Multinomial Naive Bayes (small baseline) #

This file is intentionally "small and executable": it uses String features/labels and Lean's HashMap for counting. It is not a tensor‑indexed spec model like most of NN/Spec/Models/*, but it lives here as a simple baseline / example.

Probabilities are computed in log space (via MathFunctions.log) to avoid underflow.

PyTorch note: PyTorch does not provide a Naive Bayes classifier in torch.nn; the closest ecosystem analogue is scikit-learn’s MultinomialNB. TorchLean keeps this file mainly as a readable reference and a quick baseline for demos/tests.

What "training" means here #

Naive Bayes is a counting model: training is just collecting label and feature counts from the dataset. The API keeps fitting and inference separate, so examples can show exactly where counts are learned and where predictions are made.

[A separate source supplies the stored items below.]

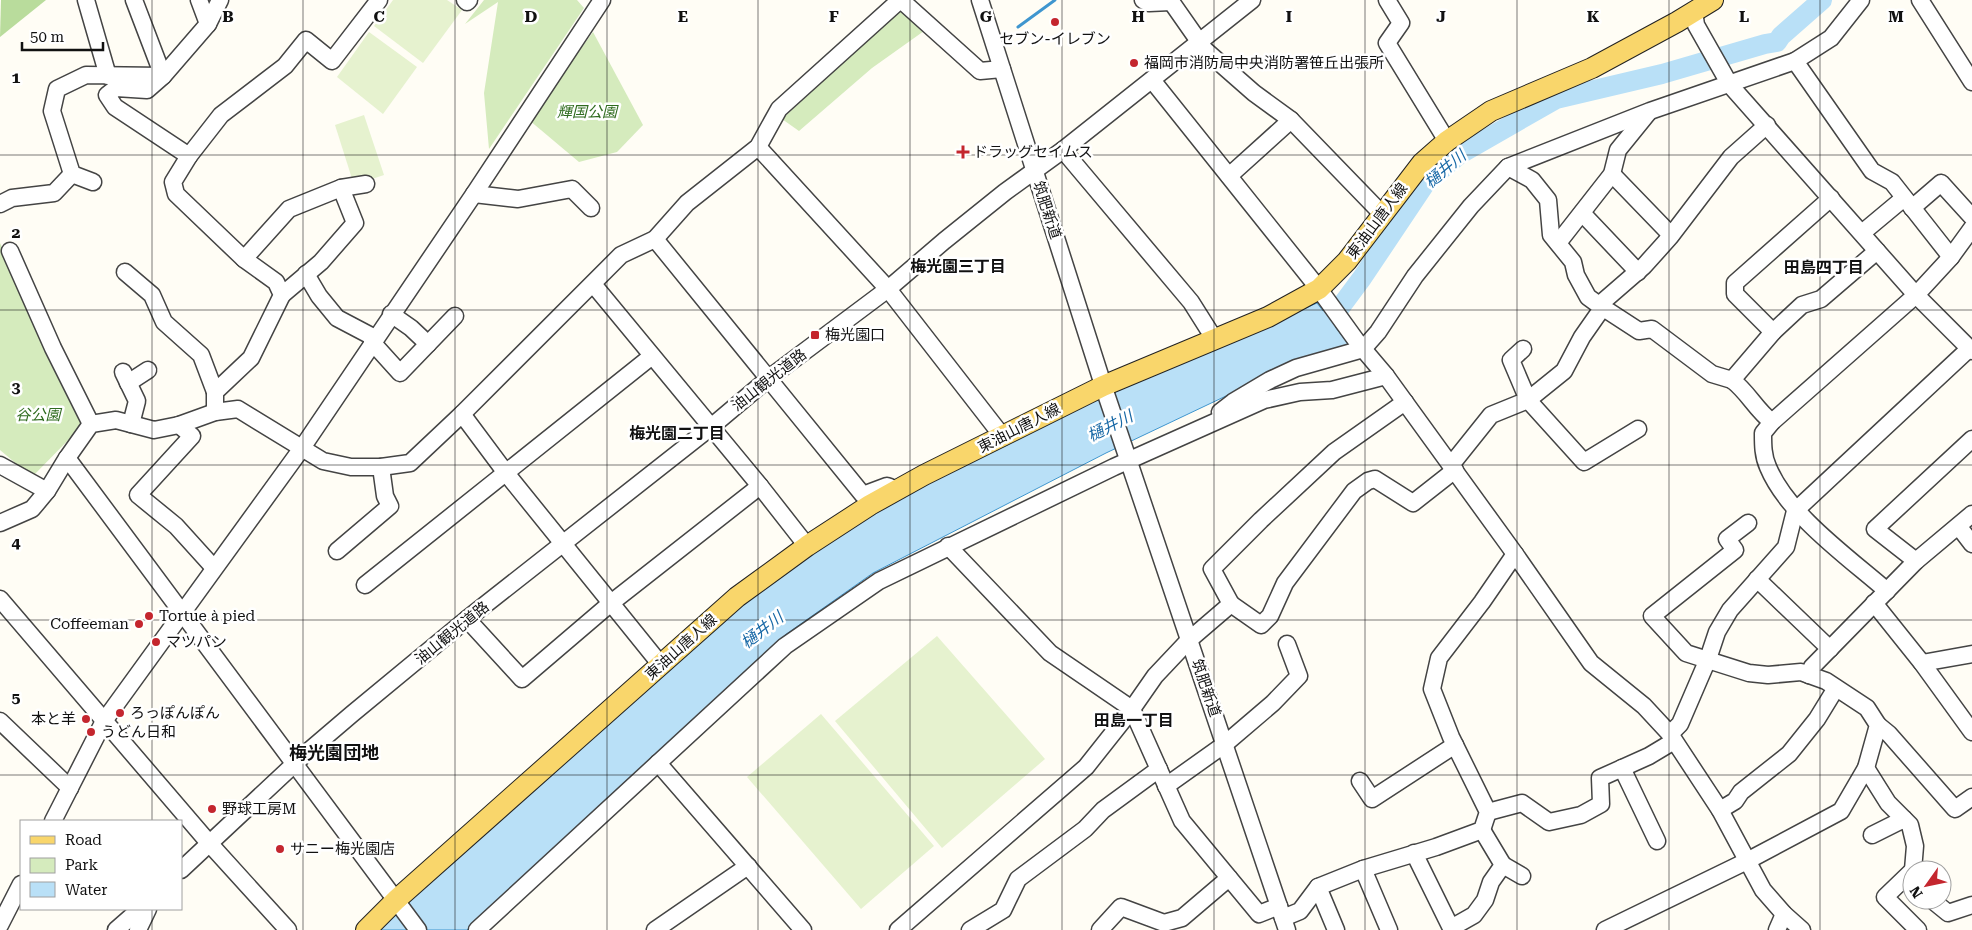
<svg xmlns="http://www.w3.org/2000/svg" width="1972" height="930" viewBox="0 0 1972 930" font-family="'Roboto Serif','Noto Sans JP',serif">
  <rect width="100%" height="100%" fill="#fffdf5"/>
  <g fill="#d5ebbd">
    <polygon points="484,0 577,0 584,8 489,149 484,93 498,2 465,24"/>
    <polygon points="900,10 924,31 872,68 799,131 782,119"/>
    <polygon points="593,32 643,125 617,152 579,162 529,120"/>
    <polygon points="0,243 84,424 32,477 0,450"/>
  </g>
  <polygon fill="#b9dc9c" points="1,0 46,0 0,37"/>
  <g fill="#e6f2cf">
    <polygon points="393,0 447,0 462,10 423,63 374,26"/>
    <polygon points="369,32 417,67 383,114 337,77"/>
    <polygon points="364,115 384,175 354,185 335,125"/>
    <polygon points="937,636 1045,759 942,848 835,721"/>
    <polygon points="821,714 934,846 861,909 747,777"/>
  </g>
  <polygon fill="#b9e0f7" stroke="#3f96cf" points="1317,303 1349,345 1266,377 1106,453 873,573 785,635 662,753 592,814 467,930 373,930 771,577 884,504 1079,408"/>
  <g fill="none" stroke-linecap="round" stroke-linejoin="round">
    <polyline stroke="#3f96cf" stroke-width="3" points="1018,27 1055,0"/>
    <polyline stroke="#b9e0f7" stroke-width="20" points="1305,332 1333,317 1362,278 1427,181 1460,154 1556,99 1662,74 1765,44 1777,42 1781,36 1822,0"/>
    <defs>
      <g id="minor">
        <polyline points="86,0 108,76"/>
        <polyline points="199,0 208,24"/>
        <polyline points="220,0 208,24 163,76 147,90 116,88 107,95 115,107 189,156 173,182 176,194 244,259 289,209 341,188 366,184"/>
        <polyline points="465,0 467,2 469,0"/>
        <polyline points="901,0 980,71 1002,69"/>
        <polyline points="980,0 1105,391 1287,930"/>
        <polyline points="1143,0 1149,3 1171,2"/>
        <polyline points="1170,0 1205,50 1254,93 1291,120 1383,215"/>
        <polyline points="1387,0 1401,23 1387,43 1447,141"/>
        <polyline points="1920,0 1972,82"/>
        <polyline points="1694,11 1696,25 1730,85 1916,295 1972,351"/>
        <polyline points="1795,61 1831,38 1861,0"/>
        <polyline points="1152,80 1319,289 1358,343 1386,376 1515,554 1591,663 1644,706 1670,734 1720,810 1763,890 1784,914 1802,930"/>
        <polyline points="758,147 888,289 1003,437"/>
        <polyline points="1063,150 1191,302 1215,340"/>
        <polyline points="189,156 221,115 285,66 306,40 332,61 379,0"/>
        <polyline points="1508,167 1532,180 1548,200 1551,235 1573,262 1576,275 1588,297 1599,305"/>
        <polyline points="1612,174 1671,235"/>
        <polyline points="1229,176 1291,120"/>
        <polyline points="93,182 72,174 52,111 57,89 86,75 163,76 134,0"/>
        <polyline points="474,194 518,199 572,189 591,208"/>
        <polyline points="0,204 12,198 54,193 72,174"/>
        <polyline points="1912,208 1941,183 1972,217"/>
        <polyline points="1582,213 1638,272"/>
        <polyline points="1862,233 1904,198"/>
        <polyline points="655,239 863,495 887,486 890,487 894,492"/>
        <polyline points="1558,243 1612,174 1618,150 1648,113"/>
        <polyline points="10,251 53,348 91,424"/>
        <polyline points="125,272 152,295 164,322 201,355 215,392"/>
        <polyline points="306,274 319,296 337,318 375,338"/>
        <polyline points="593,284 760,486 807,546"/>
        <polyline points="282,295 321,262 355,223 341,188"/>
        <polyline points="391,314 411,328 428,344"/>
        <polyline points="1773,332 1802,305 1821,299 1877,251"/>
        <polyline points="372,342 400,373 455,316"/>
        <polyline points="1523,349 1511,360 1528,400 1584,462 1638,429"/>
        <polyline points="123,372 137,401 131,424"/>
        <polyline points="1732,380 1712,374 1652,329 1639,331 1599,305 1644,266 1670,237 1731,157 1767,125"/>
        <polyline points="128,383 148,370"/>
        <polyline points="215,412 215,392 251,358 282,295 276,282 244,259"/>
        <polyline points="1220,412 1233,402 1270,380 1296,368 1363,349 1378,332 1415,276 1471,206 1508,167 1650,111 1795,61 1872,171 1892,182 1951,257"/>
        <polyline points="462,414 506,473 661,665"/>
        <path d="M1772 422C1756 410 1748 392 1732 380L1773 332 1735 294V283L1831 198"/>
        <polyline points="179,425 192,436 138,495 176,526 214,568"/>
        <polyline points="67,458 418,930"/>
        <polyline points="0,465 47,491"/>
        <polyline points="1451,465 1491,415 1528,400 1564,371 1582,337 1603,307"/>
        <polyline points="0,523 32,509 47,491 67,458 91,424 116,420 154,430 179,425 215,412 238,409 323,461 351,467 381,467 410,463 462,414 621,255 655,239 687,203 758,147 779,109 900,0"/>
        <polyline points="1959,527 1972,544"/>
        <polyline points="948,546 1050,653 1132,709 1182,821 1259,914 1279,906"/>
        <polyline points="337,551 390,506 385,496 381,467"/>
        <polyline points="1916,561 1875,529 1972,439"/>
        <polyline points="1757,579 1830,649"/>
        <polyline points="365,585 652,356"/>
        <path d="M1887 591C1848 557 1788 515 1768 467 1763 456 1763 445 1763 433L1772 422 1916 295 1951 257 1972 228"/>
        <polyline points="0,599 209,843 288,930"/>
        <polyline points="1874,603 1922,663 1972,732"/>
        <polyline points="1231,604 1261,625 1270,616 1285,583 1354,491 1368,481 1375,479 1413,503 1455,470"/>
        <polyline points="467,619 522,679 611,603 760,486"/>
        <polyline points="1922,663 1972,654"/>
        <polyline points="1809,675 1812,667 1916,561 1972,514"/>
        <polyline points="0,721 70,788"/>
        <polyline points="1878,725 1889,734 1955,809 1972,797"/>
        <polyline points="1670,734 1680,724 1708,659 1717,632 1730,610 1786,547 1795,511 1970,348"/>
        <polyline points="658,763 803,930"/>
        <polyline points="1622,768 1657,841"/>
        <polyline points="1866,768 1888,803 1910,825 1915,846 1913,870"/>
        <polyline points="1360,781 1372,799 1455,745"/>
        <polyline points="1166,786 1225,744 1273,703 1299,676 1287,644"/>
        <polyline points="1720,810 1735,801 1741,792 1789,754 1817,719 1836,688"/>
        <polyline points="1488,812 1522,803 1549,822 1581,815 1601,804 1600,778 1649,756 1674,741"/>
        <polyline points="53,821 104,721 302,448 474,194 602,0"/>
        <polyline points="1872,835 1904,819"/>
        <polyline points="1414,853 1451,928 1474,915 1485,900 1491,882 1503,865 1482,830"/>
        <polyline points="1503,865 1522,876"/>
        <polyline points="1363,869 1389,930"/>
        <polyline points="181,870 304,755 352,714 467,619 711,427 769,378 888,289 944,241 1005,192 1063,150 1252,0"/>
        <polyline points="1912,871 1885,897 1918,930"/>
        <polyline points="1318,887 1336,930"/>
        <polyline points="1932,900 1948,913 1972,905"/>
        <polyline points="1283,918 1300,911 1318,887 1363,869 1436,847 1482,830 1488,812 1451,737 1432,689 1439,658 1482,602 1515,554"/>
        <polyline points="0,925 21,884"/>
        <polyline points="116,930 140,909"/>
        <polyline points="138,930 148,909"/>
        <polyline points="477,930 785,646 879,581 1114,467 1264,400 1300,392 1332,390 1386,376"/>
        <polyline points="655,930 748,866"/>
        <polyline points="898,930 1086,767 1132,709 1155,676 1189,640 1231,604 1212,569 1261,520 1334,452 1405,402"/>
        <polyline points="970,930 1003,910 1018,879 1085,829 1103,810 1159,769"/>
        <polyline points="1100,930 1121,907 1164,923 1182,918 1229,878"/>
        <polyline points="1605,930 1747,861 1841,811 1866,768 1878,725 1867,708 1826,681 1801,672 1768,675 1749,673 1686,653 1652,616 1735,550 1727,539 1748,523"/>
        <polyline points="1777,930 1784,914"/>
      </g>
      <polyline id="major" points="366,930 396,900 737,597 807,546 870,505 924,475 1103,386 1268,317 1319,289 1347,261 1422,163 1447,141 1491,111 1592,68 1677,22 1713,0"/>
    </defs>
    <use href="#minor" stroke="#444" stroke-width="19"/>
    <use href="#major" stroke="#222" stroke-width="22"/>
    <use href="#minor" stroke="#fff" stroke-width="16"/>
    <use href="#major" stroke="#f9d66b" stroke-width="20"/>
  </g>
  <path fill="none" stroke="#111" stroke-width="1" stroke-opacity="0.55" d="M152 0V821M303 0V930M455 0V930M607 0V930M758 0V930M910 0V930M1062 0V930M1214 0V930M1365 0V930M1517 0V930M1669 0V930M1820 0V930M0 155H1972M0 310H1972M0 465H1972M0 620H1972M0 775H1972M152 909V930"/>
  <g fill="#c4262e" stroke="#fff" stroke-width="2">
    <circle cx="1055" cy="22" r="5"/>
    <circle cx="1134" cy="63" r="5"/>
    <path d="M960.5 144.5h5v5h5v5h-5v5h-5v-5h-5v-5h5z"/>
    <rect x="810" y="330" width="10" height="10" rx="2.5"/>
    <circle cx="149" cy="616" r="5"/>
    <circle cx="139" cy="624" r="5"/>
    <circle cx="156" cy="642" r="5"/>
    <circle cx="120" cy="713" r="5"/>
    <circle cx="86" cy="719" r="5"/>
    <circle cx="91" cy="732" r="5"/>
    <circle cx="212" cy="809" r="5"/>
    <circle cx="280" cy="849" r="5"/>
  </g>
  <g text-anchor="middle" dominant-baseline="central" stroke-width="5" stroke-linejoin="round" paint-order="stroke">
    <g font-size="15" fill="#111" stroke="#fff" text-anchor="start">
      <text x="1055" y="39" text-anchor="middle">セブン-イレブン</text>
      <text x="1144" y="63">福岡市消防局中央消防署笹丘出張所</text>
      <text x="973" y="152">ドラッグセイムス</text>
      <text x="825" y="335">梅光園口</text>
      <text x="159" y="616">Tortue à pied</text>
      <text x="129" y="624" text-anchor="end">Coffeeman</text>
      <text x="166" y="642">マツパン</text>
      <text x="130" y="713">ろっぽんぽん</text>
      <text x="76" y="719" text-anchor="end">本と羊</text>
      <text x="101" y="732">うどん日和</text>
      <text x="222" y="809">野球工房M</text>
      <text x="290" y="849">サニー梅光園店</text>
    </g>
    <g font-size="15" font-style="italic" fill="#2f6b1f" stroke="#fff">
      <text x="587" y="112">輝国公園</text>
      <text x="38" y="415">谷公園</text>
    </g>
    <g font-size="15" fill="#111" stroke="#fff">
      <text transform="translate(1047 210) rotate(72)">筑肥新道</text>
      <text transform="translate(1377 221) rotate(-53)">東油山唐人線</text>
      <text transform="translate(769 380) rotate(-38)">油山観光道路</text>
      <text transform="translate(1019 428) rotate(-27)">東油山唐人線</text>
      <text transform="translate(452 633) rotate(-39)">油山観光道路</text>
      <text transform="translate(681 647) rotate(-42)">東油山唐人線</text>
      <text transform="translate(1206 688) rotate(71)">筑肥新道</text>
    </g>
    <g font-size="16" font-style="italic" fill="#1768a6" stroke="#fff">
      <text transform="translate(1445 169) rotate(-40)">樋井川</text>
      <text transform="translate(1110 426) rotate(-27)">樋井川</text>
      <text transform="translate(762 630) rotate(-38)">樋井川</text>
    </g>
    <g font-size="16" font-weight="bold" fill="#111" stroke="#fff">
      <text x="958" y="266">梅光園三丁目</text>
      <text x="1824" y="267">田島四丁目</text>
      <text x="677" y="433">梅光園二丁目</text>
      <text x="1134" y="720">田島一丁目</text>
    </g>
    <g font-size="18" font-weight="bold" fill="#111" stroke="#fff">
      <text x="334" y="752">梅光園団地</text>
    </g>
  </g>
  <g font-size="16" text-anchor="middle" font-weight="bold" fill="#111" stroke="#fff" stroke-width="5" stroke-linejoin="round" paint-order="stroke">
    <text x="228" y="22">B</text>
    <text x="379" y="22">C</text>
    <text x="531" y="22">D</text>
    <text x="683" y="22">E</text>
    <text x="834" y="22">F</text>
    <text x="986" y="22">G</text>
    <text x="1138" y="22">H</text>
    <text x="1289" y="22">I</text>
    <text x="1441" y="22">J</text>
    <text x="1593" y="22">K</text>
    <text x="1744" y="22">L</text>
    <text x="1896" y="22">M</text>
    <text x="16" y="83">1</text>
    <text x="16" y="238">2</text>
    <text x="16" y="393">3</text>
    <text x="16" y="548">4</text>
    <text x="16" y="703">5</text>
  </g>
  <rect x="20" y="820" width="162" height="90" fill="#ffffff" stroke="#a0a0a0"/>
  <rect x="30" y="836" width="25" height="8" fill="#f9d66b" stroke="#a0a0a0"/>
  <text x="65" y="845" font-size="15" fill="#111111">Road</text>
  <rect x="30" y="858" width="25" height="15" fill="#d5ebbd" stroke="#a0a0a0"/>
  <text x="65" y="870" font-size="15" fill="#111111">Park</text>
  <rect x="30" y="882" width="25" height="15" fill="#b9e0f7" stroke="#a0a0a0"/>
  <text x="65" y="895" font-size="15" fill="#111111">Water</text>
  <g transform="translate(1927 885) rotate(237)"><circle r="24" fill="#ffffff" stroke="#a0a0a0"/>
  <path d="M0-4L9 19L0 12L-9 19Z" fill="#c4262e"/>
  <text y="-8" font-size="14" font-weight="bold" text-anchor="middle" fill="#111111">N</text>
  </g>
  <path d="M22 42v8h81v-8" fill="none" stroke="#111111" stroke-width="2.5"/>
  <text x="30" y="42" font-size="15" fill="#111111" stroke="#ffffff" stroke-width="4" paint-order="stroke">50 m</text>
</svg>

The API exposes an explicit fit step that produces a Model, plus:

predictModel for inference using the fitted counts
negLogLikelihood as a standard training objective (useful for evaluation/comparison)

source

structure NaiveBayes.Example :

Type

One training example: a bag-of-words feature multiset and a class label.

features : List String
features.
label : String
Label.

Instances For

source

@[implicit_reducible]

instance NaiveBayes.instReprExample :

Repr Example

source

def NaiveBayes.instReprExample.repr :

Example → ℕ → Std.Format

Instances For

Fitted model #

Model stores the counts and some precomputed bookkeeping derived from the dataset. Nothing here depends on the scalar type α; we only need α when we turn counts into smoothed probabilities (log-space scores).

source

structure NaiveBayes.Model :

Type

Fitted multinomial Naive Bayes model.

This stores raw counts plus a little derived bookkeeping (labels, vocab, totalExamples). Scoring functions turn these counts into Laplace-smoothed log probabilities on demand.